Il Messaggero, 26 agosto 2022
Piccoli, precisi e devastanti: i droni sostituiscono i tank
Altro che carri armati, lanciamissili lungo raggio e sommergibili nucleari. La guerra in Ucraina la fanno i droni, sciami di Uav, aeromobili senza equipaggio con aperture alari di svariati metri o appena 15 centimetri come quelli che i britannici hanno promesso nell’ultima visita di Boris Johnson a Kiev per l’Indipendenza, i Black Hornet da 6 pollici che si tengono tra due dita, micidiali nel penetrare ambienti e fotografare obiettivi; o i formidabili droni turchi disegnati nientemeno che dal genero di Erdogan, che hanno salvato Kiev costringendo le colonne di tank russi alla ritirata. O quelli fai-da-te progettati da patrioti ucraini con l’hobby del drone, che hanno usato la tecnica della stampa tridimensionale. O le bombette di fabbricazione russa modificate dagli ucraini con alette che le fanno dolcemente planare sui target per disintegrarli. O i kamikaze americani, i Phoenix fantasma che vanno a disintegrarsi senza un gemito sulle torrette dei tank. Bastano gruppi di incursori in bicicletta con un’infarinatura di guerra elettronica o un passato da dronisti da matrimonio o papà con la passione degli aeretti. Ottocentocinquanta i micro-droni portati in dote da Johnson a Zelensky, parte di un pacchetto di aiuti militari per 54 milioni di sterline: elicotteri-giocattolo usati per la prima volta dai britannici in Afghanistan, osserva il Daily Telegraph che sui droni ha pubblicato interessantissimi reportage. Quasi 2 km di raggio, velocità massima 17 km l’ora, visione notturna, 25 minuti come tempo di volo. Silenziosissimi, possono entrare in una stanza dalla finestra senza farsene accorgere, inquadrare e trasmettere immagini in alta definizione. Sono co-prodotti da britannici e norvegesi, costano solo 10mila euro l’uno (per un totale di 8.5 milioni), sono il non plus ultra sul mercato dei mini-droni.
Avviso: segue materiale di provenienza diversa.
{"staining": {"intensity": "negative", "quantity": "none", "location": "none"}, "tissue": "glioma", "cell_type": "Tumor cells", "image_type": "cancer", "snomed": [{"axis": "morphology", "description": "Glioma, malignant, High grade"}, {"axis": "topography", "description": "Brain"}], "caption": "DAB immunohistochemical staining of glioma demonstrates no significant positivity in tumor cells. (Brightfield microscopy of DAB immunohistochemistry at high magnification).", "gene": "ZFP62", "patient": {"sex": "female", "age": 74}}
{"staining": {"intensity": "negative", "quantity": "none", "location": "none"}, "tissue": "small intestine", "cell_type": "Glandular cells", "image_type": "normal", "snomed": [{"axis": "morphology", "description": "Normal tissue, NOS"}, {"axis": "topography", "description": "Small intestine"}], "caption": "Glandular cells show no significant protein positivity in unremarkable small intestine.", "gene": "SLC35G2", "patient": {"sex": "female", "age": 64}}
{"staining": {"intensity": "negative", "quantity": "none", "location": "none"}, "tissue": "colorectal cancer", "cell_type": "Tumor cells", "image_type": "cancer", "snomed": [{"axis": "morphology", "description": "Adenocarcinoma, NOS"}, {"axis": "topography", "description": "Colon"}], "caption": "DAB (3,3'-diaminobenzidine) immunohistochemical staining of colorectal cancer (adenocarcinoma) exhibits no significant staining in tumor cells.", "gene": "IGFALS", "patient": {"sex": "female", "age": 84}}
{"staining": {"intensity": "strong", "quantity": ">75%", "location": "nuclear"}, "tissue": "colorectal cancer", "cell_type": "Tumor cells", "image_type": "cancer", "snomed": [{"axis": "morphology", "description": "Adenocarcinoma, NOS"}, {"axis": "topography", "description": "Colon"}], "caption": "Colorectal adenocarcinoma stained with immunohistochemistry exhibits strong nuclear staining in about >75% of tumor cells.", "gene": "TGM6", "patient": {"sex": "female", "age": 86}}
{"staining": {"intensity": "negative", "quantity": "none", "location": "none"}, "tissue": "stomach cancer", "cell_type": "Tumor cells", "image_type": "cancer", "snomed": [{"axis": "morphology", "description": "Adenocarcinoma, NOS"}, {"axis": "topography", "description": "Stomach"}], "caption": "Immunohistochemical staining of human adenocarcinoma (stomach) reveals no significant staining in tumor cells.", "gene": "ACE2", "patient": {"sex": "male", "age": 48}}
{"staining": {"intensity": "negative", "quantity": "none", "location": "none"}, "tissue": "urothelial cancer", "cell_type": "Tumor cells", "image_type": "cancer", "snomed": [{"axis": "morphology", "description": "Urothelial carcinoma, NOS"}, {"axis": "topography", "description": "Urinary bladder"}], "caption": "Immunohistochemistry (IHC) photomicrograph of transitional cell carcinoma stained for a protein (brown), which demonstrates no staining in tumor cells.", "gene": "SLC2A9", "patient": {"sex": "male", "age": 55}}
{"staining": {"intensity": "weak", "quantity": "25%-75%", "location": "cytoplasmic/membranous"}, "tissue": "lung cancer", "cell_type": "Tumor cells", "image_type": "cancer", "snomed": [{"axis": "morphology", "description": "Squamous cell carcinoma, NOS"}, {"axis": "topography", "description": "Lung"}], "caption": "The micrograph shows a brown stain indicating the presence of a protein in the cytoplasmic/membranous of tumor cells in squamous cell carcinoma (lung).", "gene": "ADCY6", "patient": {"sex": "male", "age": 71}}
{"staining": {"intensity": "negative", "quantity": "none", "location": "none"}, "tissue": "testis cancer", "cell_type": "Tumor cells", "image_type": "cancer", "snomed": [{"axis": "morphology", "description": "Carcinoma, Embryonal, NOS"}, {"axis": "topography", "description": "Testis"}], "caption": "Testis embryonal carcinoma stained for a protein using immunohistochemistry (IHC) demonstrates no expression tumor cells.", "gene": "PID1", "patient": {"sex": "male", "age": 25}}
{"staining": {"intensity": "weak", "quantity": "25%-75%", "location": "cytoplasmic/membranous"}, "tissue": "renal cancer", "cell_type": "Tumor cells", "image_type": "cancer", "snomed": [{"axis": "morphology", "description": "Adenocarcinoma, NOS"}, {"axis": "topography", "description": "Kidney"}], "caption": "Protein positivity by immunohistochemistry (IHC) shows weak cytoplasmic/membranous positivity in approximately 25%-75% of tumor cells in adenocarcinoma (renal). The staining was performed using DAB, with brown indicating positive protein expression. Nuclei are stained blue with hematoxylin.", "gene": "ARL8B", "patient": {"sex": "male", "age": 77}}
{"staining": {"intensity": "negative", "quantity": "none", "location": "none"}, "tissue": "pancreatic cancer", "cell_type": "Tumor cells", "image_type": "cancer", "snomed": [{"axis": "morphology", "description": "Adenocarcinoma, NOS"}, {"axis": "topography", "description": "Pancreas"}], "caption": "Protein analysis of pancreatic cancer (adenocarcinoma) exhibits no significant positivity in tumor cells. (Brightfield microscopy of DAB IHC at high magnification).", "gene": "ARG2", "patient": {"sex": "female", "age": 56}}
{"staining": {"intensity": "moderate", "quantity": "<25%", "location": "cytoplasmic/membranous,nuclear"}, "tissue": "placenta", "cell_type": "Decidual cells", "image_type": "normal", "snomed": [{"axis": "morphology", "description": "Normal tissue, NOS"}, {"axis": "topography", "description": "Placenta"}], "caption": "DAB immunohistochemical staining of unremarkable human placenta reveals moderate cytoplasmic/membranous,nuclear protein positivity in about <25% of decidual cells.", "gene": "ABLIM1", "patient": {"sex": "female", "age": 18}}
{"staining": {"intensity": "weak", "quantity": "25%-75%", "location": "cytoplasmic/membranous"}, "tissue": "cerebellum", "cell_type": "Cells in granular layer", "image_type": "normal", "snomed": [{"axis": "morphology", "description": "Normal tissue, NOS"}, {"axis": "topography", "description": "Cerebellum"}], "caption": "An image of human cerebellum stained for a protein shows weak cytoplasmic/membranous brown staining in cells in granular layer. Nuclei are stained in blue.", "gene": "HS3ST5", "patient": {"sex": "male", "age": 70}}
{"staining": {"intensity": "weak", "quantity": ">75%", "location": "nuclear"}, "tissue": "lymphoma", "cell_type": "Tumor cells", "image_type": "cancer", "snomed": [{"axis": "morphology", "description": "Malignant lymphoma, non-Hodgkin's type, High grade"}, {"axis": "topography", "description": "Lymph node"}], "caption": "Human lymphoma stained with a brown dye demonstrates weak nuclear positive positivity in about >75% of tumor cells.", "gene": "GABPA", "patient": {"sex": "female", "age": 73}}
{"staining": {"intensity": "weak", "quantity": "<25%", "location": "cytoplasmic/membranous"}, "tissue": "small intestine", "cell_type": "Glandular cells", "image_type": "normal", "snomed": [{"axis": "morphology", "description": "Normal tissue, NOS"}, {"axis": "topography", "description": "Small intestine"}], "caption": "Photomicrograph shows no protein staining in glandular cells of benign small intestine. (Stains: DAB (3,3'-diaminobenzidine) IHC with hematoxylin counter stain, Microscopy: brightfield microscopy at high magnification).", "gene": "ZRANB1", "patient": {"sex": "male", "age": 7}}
Robusti, difficili da intercettare, particolarmente adatti nella guerriglia urbana, surclassano i più rumorosi droni cinesi Dji da 1700 sterline, impiegati dagli ucraini come dai russi (ma Kiev sospetta che i cinesi li abbiano manomessi per simpatia verso Putin).
LA SCORTA
In dotazione alle forze armate russe la copiosa flotta di Orlan-10 (e 30) da ricognizione, mentre gli ucraini attingono ai Leleka e Furia ala fissa, ma preferibilmente alla scorta, messa a disposizione dal Pentagono, di kamikaze Switchblade o polacchi Warmate. Tra i maghi dei droni arruolati nell’esercito di Kiev il 31enne presidente della Federazione ucraina di atletica, Yechen Pronin. Alla periferia della capitale c’è un centro d’addestramento per piloti di Uav, 35 allievi alla volta per un corso di 5 giorni, alle prese con 15 diversi tipi di drone. I Switchblade, o Phoenix fantasma, possono volare per 15 minuti a quasi 100 km l’ora, una volta individuato il target si fiondano giù con l’esplosivo incorporato. Abbinata vincente col Puma: apertura alare di 4 metri e mezzo, lanciato a mano, 10 chili di peso, per 5 ore volteggia in un raggio di 40 km per individuare i target, in modo che il Phoenix debba solo andar dritto sull’obiettivo senza perdite di tempo. Il turco Bayraktar TB2, dal nome del progettista e marito della figlia minore di Erdogan, con le sue 4 bombe a guida laser è stato decisivo nel rovesciare le sorti della guerra attorno a Kiev e conquistare la strategica Isola dei serpenti nel Mar Nero. Non altrettanto efficaci i droni promessi a Putin dal regime iraniano, gli Shadhed 129, modellati su un prototipo israeliano e con apertura alare di poco inferiore alla lunghezza di un bus londinese.